» THE RECORDS:
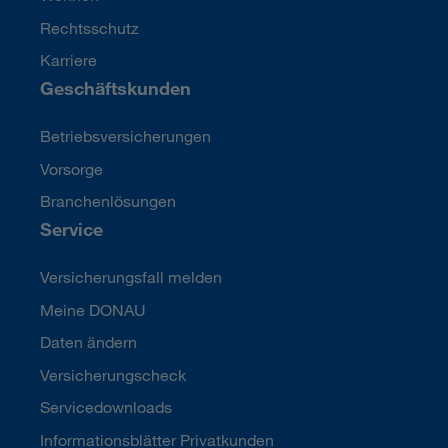
Rechtsschutz
Karriere
Geschäftskunden
Betriebsversicherungen
Vorsorge
Branchenlösungen
Service
Versicherungsfall melden
Meine DONAU
Daten ändern
Versicherungscheck
Servicedownloads
Informationsblätter Privatkunden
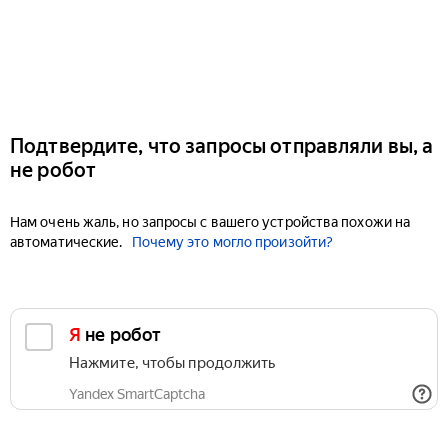
Подтвердите, что запросы отправляли вы, а
не робот
Нам очень жаль, но запросы с вашего устройства похожи на
автоматические.
Почему это могло произойти?
Я не робот
Нажмите, чтобы продолжить
Yandex SmartCaptcha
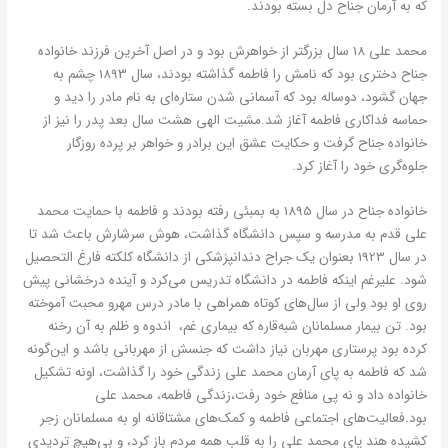
که به آرمان جناح دل بسته بودند.
محمد علی 18 سال بزرگتر از خواهرش بود و در اصل آخرین فرزند خانواده
جناح دختری بود که نامش را فاطمه گذاشته بودند، سال 1893 چشم به
جهان گشود، دوساله بود که آسمانی شدن ستاره‌ای به نام مادر را دید و
حماسه فداکاری فاطمه آغاز شد.مشیت الهی هشت سال بعد پدر را نیز از
خانواده جناح گرفت و حکایت عشق این برادر و خواهر بر پرده روزگار
جلوه‌گری خود را آغاز کرد.
خانواده جناح در سال 1895 به بمبئی رفته بودند و فاطمه با حمایت محمد
علی قدم به مدرسه و سپس دانشگاه گذاشت، هوش سرشارش باعث شد تا
در سال 1923 بعنوان یک جراح دندانپزشکی از دانشگاه کلکته فارغ التحصیل
شود. علیرغم اینکه فاطمه در دانشگاه تدریس می‌کرد و آینده درخشانی پیش
روی او بود ولی از سال‌های کوتاه همراهی با مادر درس مهرو محبت آموخته
بود. تن بیمار مسلمانان شبه‌قاره که بیماری غم، اندوه و ظلم به آن رخنه
کرده بود پرستاری مهربان نیاز داشت که جنسش از مهربانی باشد و این‌گونه
شد که فاطمه به پای آرمان محمد علی زندگی خود را گذاشت، اونه تشکیل
خانواده داد و نه پی منافع خود رفت،زندگی فاطمه، محمد علی
بود.فعالیت‌های اجتماعی فاطمه و کمک‌های مشتاقانه او به مسلمانان زجر
کشیده هند پای محمد علی را به قلب همه مردم باز کرد، و بی‌هیچ تردیدی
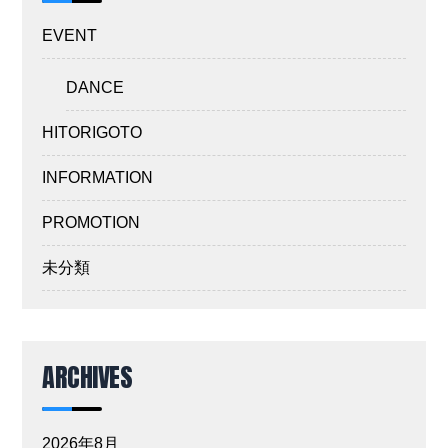
EVENT
DANCE
HITORIGOTO
INFORMATION
PROMOTION
未分類
ARCHIVES
2026年8月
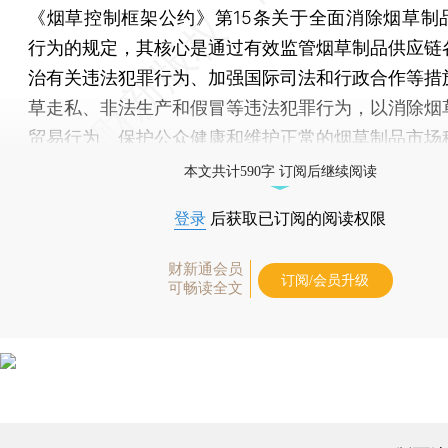
《烟草控制框架公约》第15条关于全面消除烟草制
行为的规定，其核心是通过有效监管烟草制品供应链
治有关违法犯罪行为、加强国际司法和行政合作等措
草走私、非法生产和假冒等违法犯罪行为，以消除烟
贸易行为、保护公众健康和维护正常的烟草制品市场
本文共计590字 订阅后继续阅读
登录
后获取已订阅的阅读权限
财新通会员
订阅/会员升级
可畅读全文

» REQUIREMENT: Copy all of the text in the data above word for word, keeping every line as it appears. Leave the pictures out.

» ANSWER BOX:
Rechtsschutz
Karriere
Geschäftskunden
Betriebsversicherungen
Vorsorge
Branchenlösungen
Service
Versicherungsfall melden
Meine DONAU
Daten ändern
Versicherungscheck
Servicedownloads
Informationsblätter Privatkunden
Подтвердите, что запросы отправляли вы, а
не робот
Нам очень жаль, но запросы с вашего устройства похожи на
автоматические.
Почему это могло произойти?
Я не робот
Нажмите, чтобы продолжить
Yandex SmartCaptcha
که به آرمان جناح دل بسته بودند.
محمد علی 18 سال بزرگتر از خواهرش بود و در اصل آخرین فرزند خانواده
جناح دختری بود که نامش را فاطمه گذاشته بودند، سال 1893 چشم به
جهان گشود، دوساله بود که آسمانی شدن ستاره‌ای به نام مادر را دید و
حماسه فداکاری فاطمه آغاز شد.مشیت الهی هشت سال بعد پدر را نیز از
خانواده جناح گرفت و حکایت عشق این برادر و خواهر بر پرده روزگار
جلوه‌گری خود را آغاز کرد.
خانواده جناح در سال 1895 به بمبئی رفته بودند و فاطمه با حمایت محمد
علی قدم به مدرسه و سپس دانشگاه گذاشت، هوش سرشارش باعث شد تا
در سال 1923 بعنوان یک جراح دندانپزشکی از دانشگاه کلکته فارغ التحصیل
شود. علیرغم اینکه فاطمه در دانشگاه تدریس می‌کرد و آینده درخشانی پیش
روی او بود ولی از سال‌های کوتاه همراهی با مادر درس مهرو محبت آموخته
بود. تن بیمار مسلمانان شبه‌قاره که بیماری غم، اندوه و ظلم به آن رخنه
کرده بود پرستاری مهربان نیاز داشت که جنسش از مهربانی باشد و این‌گونه
شد که فاطمه به پای آرمان محمد علی زندگی خود را گذاشت، اونه تشکیل
خانواده داد و نه پی منافع خود رفت،زندگی فاطمه، محمد علی
بود.فعالیت‌های اجتماعی فاطمه و کمک‌های مشتاقانه او به مسلمانان زجر
کشیده هند پای محمد علی را به قلب همه مردم باز کرد، و بی‌هیچ تردیدی
EVENT
DANCE
HITORIGOTO
INFORMATION
PROMOTION
未分類
ARCHIVES
2026年8月
《烟草控制框架公约》第15条关于全面消除烟草制
行为的规定，其核心是通过有效监管烟草制品供应链
治有关违法犯罪行为、加强国际司法和行政合作等措
草走私、非法生产和假冒等违法犯罪行为，以消除烟
贸易行为、保护公众健康和维护正常的烟草制品市场
本文共计590字 订阅后继续阅读
登录
后获取已订阅的阅读权限
财新通会员
订阅/会员升级
可畅读全文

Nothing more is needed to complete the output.